**Text section**
-------

Time taken in seconds:  764.2967958450317


#### Evaluating tagging accuracy

In [45]:
check1 = [i for i, j in zip(tagged_seq1, test_run_base) if i == j] 

accuracy1 = len(check1)/len(tagged_seq1)

accuracy1

0.9523429710867398

### Compare the tagging accuracies of the modifications with the vanilla Viterbi algorithm

In [46]:
print("Accuracy with the plain viterbi algorithm: " , str(accuracy))

print("Accuracy with the plain enhanced viterbi algorithm: " , str(accuracy1))

Accuracy with the plain viterbi algorithm:  0.9423728813559322
Accuracy with the plain enhanced viterbi algorithm:  0.9523429710867398


In [47]:
if (accuracy1>accuracy):
    print("Modified version of viterbi algorithm is giving more accuracy than plain vanilla version")

Modified version of viterbi algorithm is giving more accuracy than plain vanilla version


### List down cases which were incorrectly tagged by original POS tagger and got corrected by your modifications

In [34]:

def executeViterbi(sentence):
    words = word_tokenize(sentence)
    start = time.time()
    tagged_seq = vannilla_viterbi_modified(words)
    end = time.time()
    difference = end-start
    print(tagged_seq)
    print(difference)

In [35]:
sentence1 ='Android has been the best-selling OS worldwide on smartphones since 2011 and on tablets since 2013.'
executeViterbi(sentence1)

-------

**Data provided**

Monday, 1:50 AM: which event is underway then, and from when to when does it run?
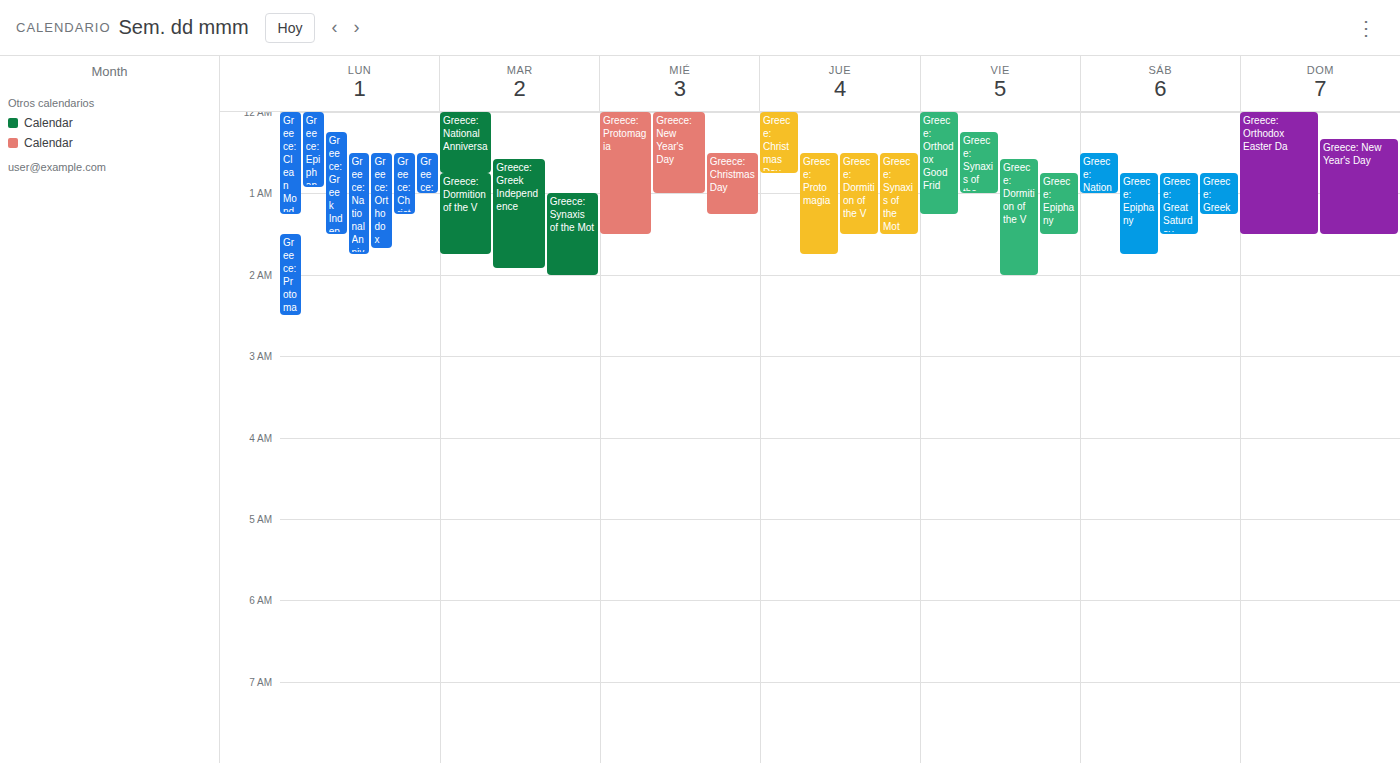
"Greece: Protomagia", 1:30 AM to 2:30 AM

-------

**What to produce**
Decide whether each statement agrees with the Viterbi notebook excerpt. Answer yes or no, and quote the words from the excerpt that decide it. (a) The time taken is reported as more than 800 seconds. (b) The executeViterbi function splits the sentence into words with word_tokenize. (c) The plain Viterbi algorithm gave higher accuracy than the modified version. The material above is separate from the Viterbi notebook excerpt.

**Solution for this exercise**
(a) No: "764.2967958450317"
(b) Yes: "words = word_tokenize(sentence)"
(c) No: "Modified version of viterbi algorithm is giving more accuracy than plain vanilla version"